How about suing the car thieves for restitution? Civil cases can stick even where criminal ones do not. This is a direct result of the car being stolen. Make them pay, literally!

  • 13
    You're assuming that A) the identity of the thieves is known, and that B) they have the ability to pay even in theory. The latter is unlikely even if the former is known; people with money generally don't steal cars; and someone getting 30 cents/day stamping license plates in a prison factory won't be able to pay anything meaningful. Commented Feb 14, 2018 at 16:46
  • 6
    The police never discovered who did it. They found the car torched in a parking lot.
    – Drise
    Commented Feb 14, 2018 at 16:59

Your girlfriend needs to consult a lawyer.

Driving car with no insurance is against (almost?) every state's laws. Admitting that she did so to third parties (the dealer/lender) may not be wise.

The lease contract almost certainly specifies that the vehicle must be fully insured. Failing to live up to her end of the contract may have consequences.

She needs to consult an attorney for advice before she talks to anyone else about this. An consultation doesn't have to cost a lot of money, and might even be free, but whatever money it does cost is going to be worth it.

  • 1
    I don't believe you can have action taken against you for something you did in the past (non-criminal at least). As far as I know, this is a citation level offense, being that you get fined if you get pulled over and can't produce proof of insurance. I don't see how admitting to this after the fact (and now having fixed the lack of insurance issue) could present (state legal) problems, just as if you admit you were speeding or missed a stop sign at some point in the past.
    – Drise
    Commented Feb 14, 2018 at 20:38
  • 1
    Honestly, I don't believe so, either, but OP's GF needs to talk to a lawyer anyways, so might as well ask about that at the same time.
    – stannius
    Commented Feb 14, 2018 at 21:54
  • the best advice here.
    – Fattie
    Commented Feb 15, 2018 at 13:49

You might be able to negotiate the value of the car down. Based on age and mileage, but beyond that, she is going to have to pay off the car.

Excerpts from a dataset
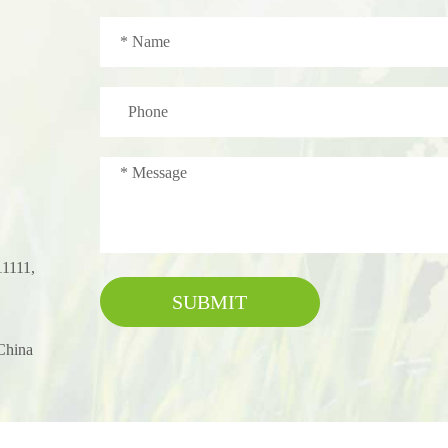
11111,
SUBMIT
China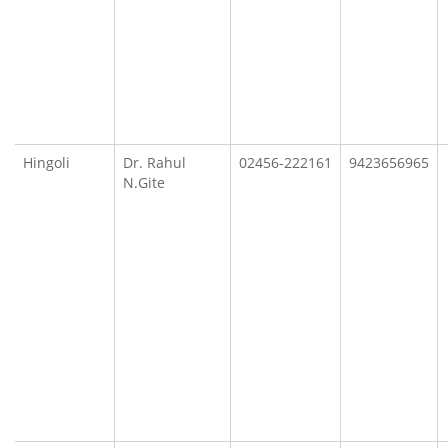
Hingoli
Dr. Rahul
02456-222161
9423656965
N.Gite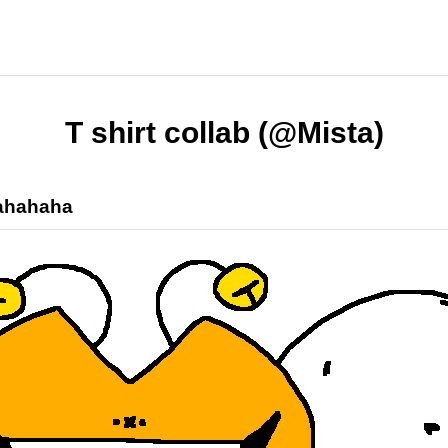
T shirt collab (@Mista)
ahahaha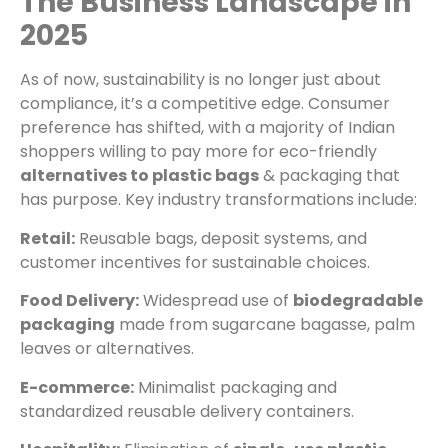
The Business Landscape in
2025
As of now, sustainability is no longer just about
compliance, it’s a competitive edge. Consumer
preference has shifted, with a majority of Indian
shoppers willing to pay more for eco-friendly
alternatives to plastic bags
& packaging that
has purpose. Key industry transformations include:
Retail:
Reusable bags, deposit systems, and
customer incentives for sustainable choices.
Food Delivery:
Widespread use of
biodegradable
packaging
made from sugarcane bagasse, palm
leaves or alternatives.
E-commerce:
Minimalist packaging and
standardized reusable delivery containers.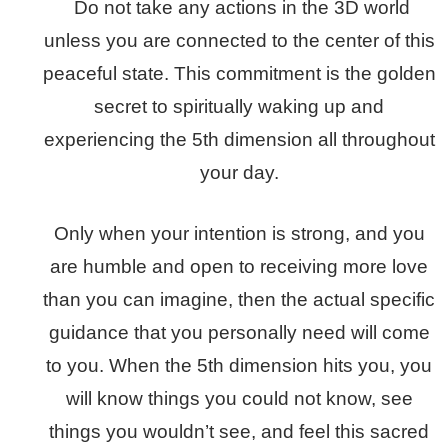
Do not take any actions in the 3D world
unless you are connected to the center of this
peaceful state. This commitment is the golden
secret to spiritually waking up and
experiencing the 5th dimension all throughout
your day.
Only when your intention is strong, and you
are humble and open to receiving more love
than you can imagine, then the actual specific
guidance that you personally need will come
to you. When the 5th dimension hits you, you
will know things you could not know, see
things you wouldn’t see, and feel this sacred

*INSTRUCTIONS TO FOLLOW*
Transcribe the part of the thread about the stolen car between "Your girlfriend needs" and "not be wise.", inclusive.

*RESPONSE TO THIS TASK*
Your girlfriend needs to consult a lawyer.

Driving car with no insurance is against (almost?) every state's laws. Admitting that she did so to third parties (the dealer/lender) may not be wise.